## PROBLEM TO WORK ON
Could you output all of the records below exactly as they appear?

## SOURCE RECORDS

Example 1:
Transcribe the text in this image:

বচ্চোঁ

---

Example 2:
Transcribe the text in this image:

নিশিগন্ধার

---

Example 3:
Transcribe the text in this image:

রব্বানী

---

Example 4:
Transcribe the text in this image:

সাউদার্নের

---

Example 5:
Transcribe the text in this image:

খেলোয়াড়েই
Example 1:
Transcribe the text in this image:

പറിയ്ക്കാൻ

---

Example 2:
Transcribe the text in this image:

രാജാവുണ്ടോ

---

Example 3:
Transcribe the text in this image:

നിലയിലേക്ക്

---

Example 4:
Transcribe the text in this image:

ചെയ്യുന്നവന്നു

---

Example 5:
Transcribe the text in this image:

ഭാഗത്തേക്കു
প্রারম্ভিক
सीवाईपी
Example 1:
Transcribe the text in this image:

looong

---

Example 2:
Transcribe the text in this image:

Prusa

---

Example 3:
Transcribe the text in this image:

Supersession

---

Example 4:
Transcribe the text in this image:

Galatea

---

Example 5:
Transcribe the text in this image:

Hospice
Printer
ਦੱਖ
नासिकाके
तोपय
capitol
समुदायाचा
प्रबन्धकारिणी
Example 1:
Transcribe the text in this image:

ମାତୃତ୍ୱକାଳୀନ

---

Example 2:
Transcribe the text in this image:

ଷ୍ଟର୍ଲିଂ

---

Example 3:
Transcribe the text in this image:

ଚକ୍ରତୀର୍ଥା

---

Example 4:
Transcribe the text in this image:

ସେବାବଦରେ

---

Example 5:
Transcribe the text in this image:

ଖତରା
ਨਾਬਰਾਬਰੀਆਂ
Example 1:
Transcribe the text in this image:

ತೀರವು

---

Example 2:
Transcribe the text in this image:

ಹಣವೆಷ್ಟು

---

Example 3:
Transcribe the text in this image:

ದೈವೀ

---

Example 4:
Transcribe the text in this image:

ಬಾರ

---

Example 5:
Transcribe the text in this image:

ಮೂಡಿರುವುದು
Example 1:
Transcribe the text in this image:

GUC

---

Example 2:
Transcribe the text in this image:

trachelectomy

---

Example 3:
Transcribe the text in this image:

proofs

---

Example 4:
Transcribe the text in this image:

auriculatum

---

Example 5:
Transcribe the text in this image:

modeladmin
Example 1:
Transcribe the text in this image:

## RESPONSE
Example 1:
Transcribe the text in this image:

বচ্চোঁ

---

Example 2:
Transcribe the text in this image:

নিশিগন্ধার

---

Example 3:
Transcribe the text in this image:

রব্বানী

---

Example 4:
Transcribe the text in this image:

সাউদার্নের

---

Example 5:
Transcribe the text in this image:

খেলোয়াড়েই
Example 1:
Transcribe the text in this image:

പറിയ്ക്കാൻ

---

Example 2:
Transcribe the text in this image:

രാജാവുണ്ടോ

---

Example 3:
Transcribe the text in this image:

നിലയിലേക്ക്

---

Example 4:
Transcribe the text in this image:

ചെയ്യുന്നവന്നു

---

Example 5:
Transcribe the text in this image:

ഭാഗത്തേക്കു
প্রারম্ভিক
सीवाईपी
Example 1:
Transcribe the text in this image:

looong

---

Example 2:
Transcribe the text in this image:

Prusa

---

Example 3:
Transcribe the text in this image:

Supersession

---

Example 4:
Transcribe the text in this image:

Galatea

---

Example 5:
Transcribe the text in this image:

Hospice
Printer
ਦੱਖ
नासिकाके
तोपय
capitol
समुदायाचा
प्रबन्धकारिणी
Example 1:
Transcribe the text in this image:

ମାତୃତ୍ୱକାଳୀନ

---

Example 2:
Transcribe the text in this image:

ଷ୍ଟର୍ଲିଂ

---

Example 3:
Transcribe the text in this image:

ଚକ୍ରତୀର୍ଥା

---

Example 4:
Transcribe the text in this image:

ସେବାବଦରେ

---

Example 5:
Transcribe the text in this image:

ଖତରା
ਨਾਬਰਾਬਰੀਆਂ
Example 1:
Transcribe the text in this image:

ತೀರವು

---

Example 2:
Transcribe the text in this image:

ಹಣವೆಷ್ಟು

---

Example 3:
Transcribe the text in this image:

ದೈವೀ

---

Example 4:
Transcribe the text in this image:

ಬಾರ

---

Example 5:
Transcribe the text in this image:

ಮೂಡಿರುವುದು
Example 1:
Transcribe the text in this image:

GUC

---

Example 2:
Transcribe the text in this image:

trachelectomy

---

Example 3:
Transcribe the text in this image:

proofs

---

Example 4:
Transcribe the text in this image:

auriculatum

---

Example 5:
Transcribe the text in this image:

modeladmin
Example 1:
Transcribe the text in this image:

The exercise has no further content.